-------- Texte de l'exercice

Découverte

Relations commerciales avec le Canada

Ph. May explique les débuts difficiles du commerce antillais vers la métropole et la nécessité du Pacte Colonial (1665) afin d’empêcher que les produits antillais ne partent à l’étranger, particulièrement dans les Pays-Bas. Mais une des obligations du Pacte contraint la métropole de satisfaire à tous les besoins des colons. Ceci s’avère difficile et au cours du 17e siècle, la colonie naissante, connaît des moments de famine. Il faut y remédier. Un de ces remèdes sera l’établissement d’un courant commercial avec le canada.

Philippe May a écrit la plus remarquable histoire économique de la Martinique, et demeure une source d’information pour tous les historiens de cette île.

…« Colbert lui-même avait reconnu l’impossibilité dans laquelle se trouvait la Métropole de satisfaire à tous les besoins de la Martinique. Et, n’était-il pas imprudent de laisser le transport de ses subsistances en temps de guerre entièrement à la merci des flottes hollandaises et anglaises ? Par bonheur, le Canada et l’Acadie, dont le climat est semblable à celui du nord de l’Europe, produisaient des blés comme la France, on pêchait sur leurs côtes des morues et des poissons susceptibles, une fois salés, de remplacer les viandes d’Irlande. Leurs forêts offraient des bois excellents pour la construction des navires. Il fallait à tout prix lier le sort de ces colonies, dont les productions se complétaient si heureusement. En cas d’hostilités, elles se soutiendraient mutuellement ; nos possessions d’Amérique formeraient comme un organisme capable, à l’occasion de se replier sur soi-même et de vivre d’une vie réduite, mais de vivre. Un trafic s’établirait entre Québec et Saint-Pierre. Mieux, un circuit analogue à celui qu’accomplissaient les négriers dans le sud de l’Atlantique, pourrait s’établir entre nos côtes de l’Océan, le Canada et la Martinique.

----------------

Consigne: Prolongez le texte sur le commerce entre la Martinique et le Canada, à partir de sa dernière phrase.

-------- Lignes recensées

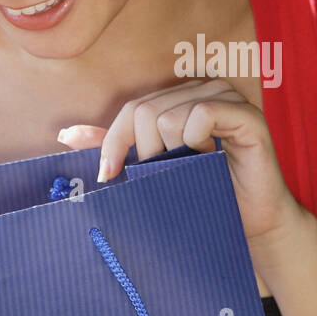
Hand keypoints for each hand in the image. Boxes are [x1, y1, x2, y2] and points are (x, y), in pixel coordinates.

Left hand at [57, 78, 303, 243]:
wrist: (250, 226)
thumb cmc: (203, 196)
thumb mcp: (152, 170)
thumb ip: (116, 147)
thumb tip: (66, 134)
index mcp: (182, 97)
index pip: (133, 109)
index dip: (115, 142)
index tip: (109, 177)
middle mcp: (205, 90)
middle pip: (146, 111)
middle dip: (145, 154)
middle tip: (161, 180)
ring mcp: (229, 99)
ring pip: (169, 115)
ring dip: (171, 153)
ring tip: (189, 171)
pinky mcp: (248, 116)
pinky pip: (203, 116)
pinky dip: (196, 142)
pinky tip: (208, 160)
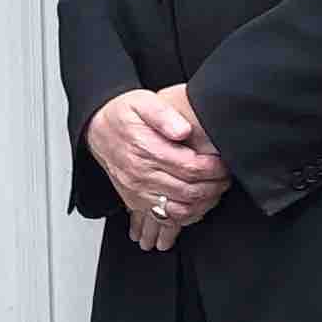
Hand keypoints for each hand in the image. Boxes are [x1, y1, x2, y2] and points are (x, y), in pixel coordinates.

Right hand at [87, 86, 228, 256]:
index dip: (214, 168)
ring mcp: (138, 192)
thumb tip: (183, 130)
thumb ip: (163, 113)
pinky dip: (186, 217)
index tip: (224, 162)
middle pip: (189, 191)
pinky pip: (166, 219)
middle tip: (225, 177)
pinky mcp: (136, 202)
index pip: (191, 167)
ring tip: (215, 191)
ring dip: (203, 204)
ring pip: (179, 210)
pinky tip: (197, 205)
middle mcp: (140, 174)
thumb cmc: (122, 115)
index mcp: (145, 149)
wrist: (97, 130)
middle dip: (215, 186)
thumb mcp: (142, 102)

----------------

Exercice corrigé:
Nos armateurs porteraient en Amérique du Nord les marchandises métropolitaines, y prendraient les poissons salés, la farine et les planches qu’ils troqueraient aux îles, avant de rallier leurs ports d’attache, contre les denrées tropicales. Les Canadiens, eux-mêmes, partant du Saint-Laurent et y revenant, pourraient avec profit entreprendre cette circumnavigation de l’Océan ».

Dès 1964, le gouverneur-général, Tracy, assurait que des relations entre les colonies pourraient bientôt s’établir.
Colbert, en 1668, quand il eût jugé notre commerce assez solide, ordonnait à Bass d’inciter les habitants au voyage du Canada, d’où ils pourraient tirer les navires indispensables au transport de leurs sucres. L’intendant Talon l’avait avisé que les Canadiens étaient tout disposés à entrer en liaison avec eux. La navigation deviendrait ordinaire entre les deux pays, ce qui serait fort utile.
En 1670, trois vaisseaux construits au Canada mouillaient à la Martinique. Pour favoriser ces premiers essais, Colbert déchargea aussitôt de tous droits les denrées que de tels navires, poussant plus loin leur voyage, pourraient porter en France. Mais le roi avait principalement en vue l’établissement d’un commerce réciproque avec la Martinique et pour cela, il était nécessaire de seconder de toute manière les habitants dans la construction des bateaux. Des ordres pertinents furent adressés à Talon et au comte de Frontenac, administrateurs de la Nouvelle-France.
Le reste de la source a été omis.